EDIT
In physics, most of us learned that \begin{align} \int_{a^-}^{a^+} f(x)\delta (x-a)dx&=f(a)\\ \frac{dH(x)}{dx}&=\delta(x). \end{align}
So, would it be natural to have the below? \begin{align} \int_0^t\delta(x+a)dx=H(t+a)-H(a) \end{align} However, it shows in Wolfram this weird complexity \begin{align} \int_0^t\delta(x+a)dx=(2H(t)-1)H(-a-tH(-t))H(a+tH(t)) \end{align}
It surprised me that my understanding of Heaviside function $H(x)$ was heavily overestimated.
No worry.
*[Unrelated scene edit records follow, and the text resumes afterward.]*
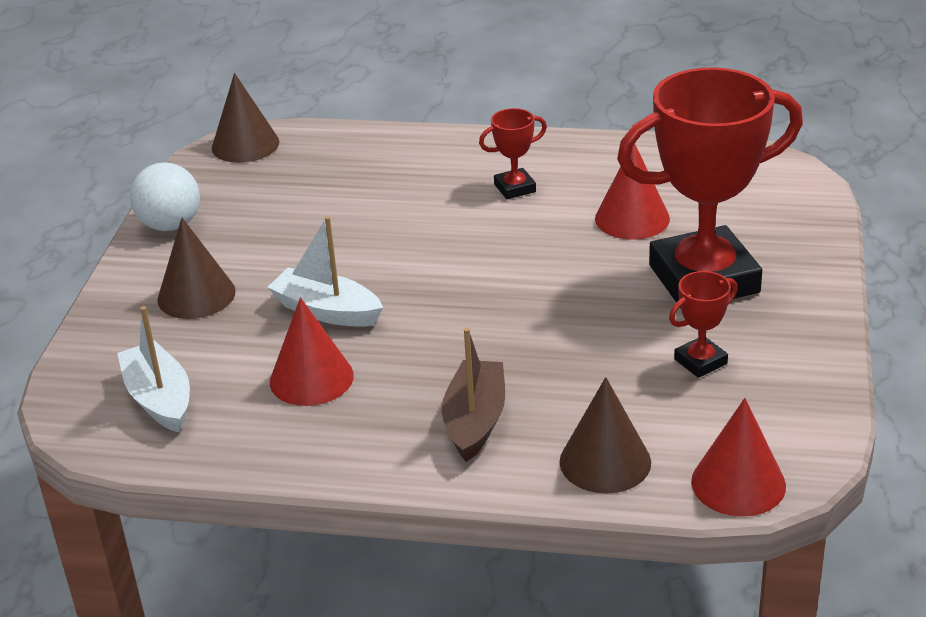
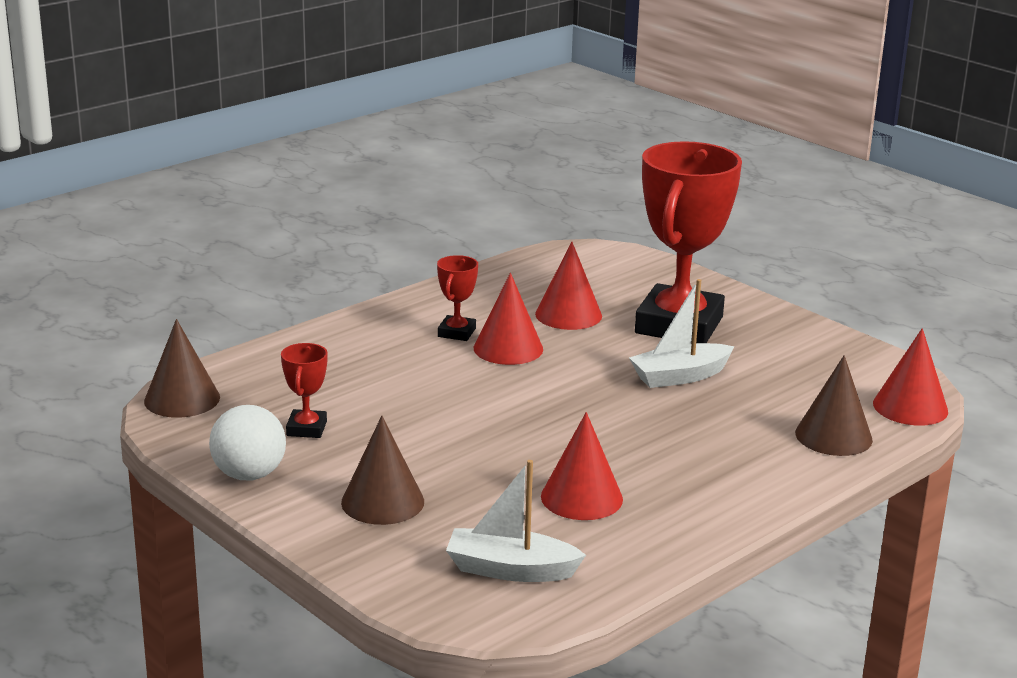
camera: 55 degrees left, 10 degrees down
(327, 311) = (499, 459): white boat -> white boat (679, 376)
(475, 421) = (727, 459): brown boat -> none
(522, 223) = (508, 348): none -> red cone
(700, 361) = (769, 364): red trophy -> red trophy (306, 428)

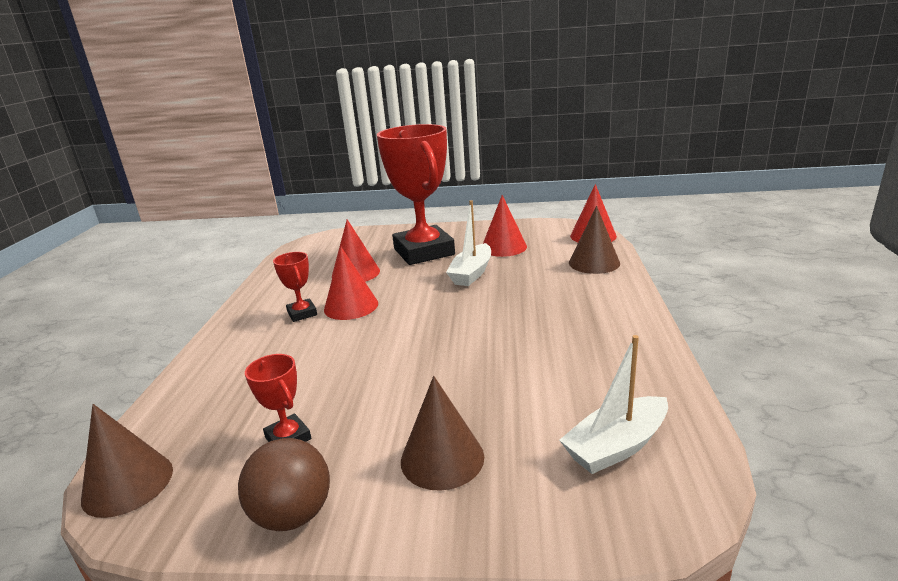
camera: 40 degrees left, 0 degrees up
(249, 475) = (293, 515): white ball -> brown ball
(581, 497) = (555, 365): red cone -> red cone (503, 247)

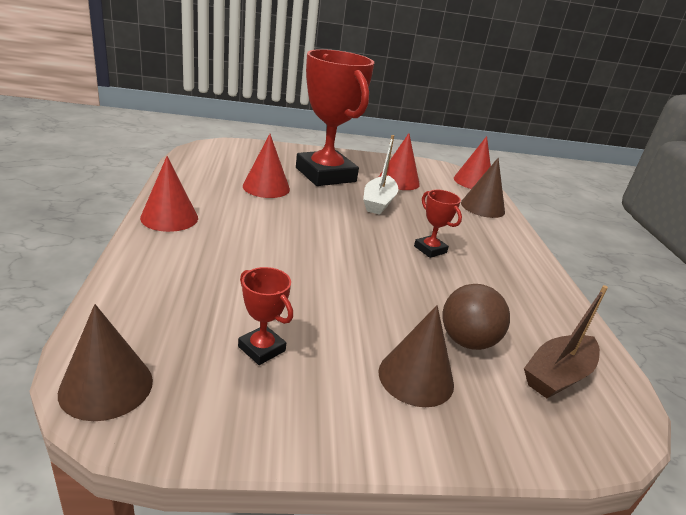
camera: 15 degrees left, 5 degrees up
(293, 515) = (296, 425): brown ball -> brown ball (467, 341)
(302, 313) = (226, 222): red trophy -> red trophy (430, 249)
(351, 306) = (274, 220): red cone -> red cone (169, 217)
(616, 446) = (557, 375): white boat -> brown boat

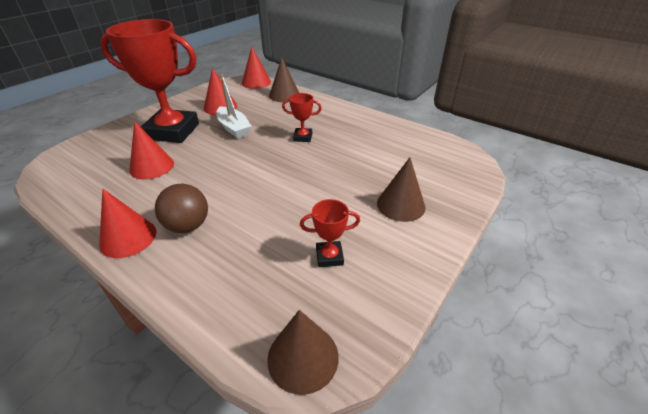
camera: 45 degrees left, 10 degrees up
(467, 341) = (388, 171): brown ball -> brown ball (188, 226)
(557, 375) = (433, 157): brown boat -> none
It is a different expression for the same final result.
I have programmed your "weird function" defined by :
$$W(t)=\underbrace{(2H(t)-1)}_{sign(t)}.H(-a-t.H(-t))H(a+\underbrace{t.H(t)}_{ramp}) \tag{1}$$
(Matlab code below)
It gives the same result as $H(t+a)-H(a)$ in the two different cases $a>0$ and $a \le 0$.
It is not the first time that I see equivalent expressions written very differently using Heaviside function.
A known example is the "characteristic function" of interval $[a,b]$ (value $1$ for $a<t<b$, $0$ elsewhere) which can be written using $H$ function in (at least) two ways :
$$\underbrace{H(t-a)-H(t-b)}_{additive \ way}=\underbrace{H(t-a)H(b-t)}_{multiplicative \ way}$$
Please note that the first factor in (1) is the sign function and that $t*H(t)$ defines the "ramp function" which is a primitive function of $H$.